Multiple voting rights are not permitted in a German limited liability company (GmbH), where the principle of one vote per share continues to apply mandatorily. Anyone wishing to use multiple voting rights must therefore choose the AG or SE legal form from the outset or later carry out a conversion pursuant to the German Transformation Act (Umwandlungsgesetz).

4. Structuring Considerations for Founders

The introduction of multiple voting rights should be considered early and prepared carefully from a legal perspective. Ideally, they are implemented at the time the AG is established, as a shareholders’ resolution to create or issue shares with multiple voting rights requires the consent of all affected shareholders (section 135a (1) sentence 3 AktG). This refers to all shareholders with voting rights; in particular, the consent of holders of preference shares is not required. The resolution must be unanimous.

When structuring multiple voting rights, founders should consider the following points in particular:

  • Determine the voting ratio: How many votes should each multiple-voting share carry? The maximum permitted is ten votes per share (section 135a (1) sentence 2 AktG).
  • Ensure transparency for investors: Clear communication and explanation of the governance structure are essential.
  • Link with other rights: Multiple voting rights may be combined with transfer restrictions (vinkulierung), pooling arrangements, etc.
  • Strategically plan the choice of legal form: Anyone already planning a conversion into an AG in order to become capital-market-ready should factor in multiple voting rights at an early stage.

For listed companies and shares admitted to trading on the open market, the special rules of section 135a (2) AktG apply. For example, multiple voting rights lapse upon transfer of the share and, in any event, no later than ten years after the company’s stock exchange listing.

5. Opportunities and Limitations

As multiple voting rights constitute a separate class of shares, certain measures—particularly capital measures pursuant to sections 182 (2) and 222 (2) AktG—require a separate resolution of this class. In practice, holders of multiple voting rights thus have a veto right over certain measures.

Multiple voting rights are particularly effective in resolutions that do not require a capital majority, such as profit allocation resolutions or the appointment of supervisory board members (and thus indirectly of management board members).

However, it must also be borne in mind that key structural measures require (also) a capital majority. Moreover, when appointing a special auditor or statutory auditor, multiple-voting shares carry only one vote (section 135a (4) in conjunction with section 119 (1) no. 5 and section 142 (1) AktG).

Multiple voting rights can therefore help protect against unwanted changes to the company, but they do not create governance power against the will of the capital majority.

6. Conclusion: Strategically Safeguarding Control

Multiple voting rights are not a cure-all—but they are a powerful tool. They allow founders to retain entrepreneurial control even where the cap table might suggest otherwise at first glance.

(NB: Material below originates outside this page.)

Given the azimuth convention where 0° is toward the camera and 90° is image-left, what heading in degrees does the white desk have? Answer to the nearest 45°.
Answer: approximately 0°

Those who choose the right legal form early on and structure the articles of association carefully can strategically prepare for later growth phases through multiple voting rights. For founders who wish to stay true to their vision and lead the company in the long term, this is well worth considering.

Recommendation: In the context of the next financing round or a planned conversion, founders should assess whether—and in what form—multiple voting rights may constitute an appropriate governance instrument for their company.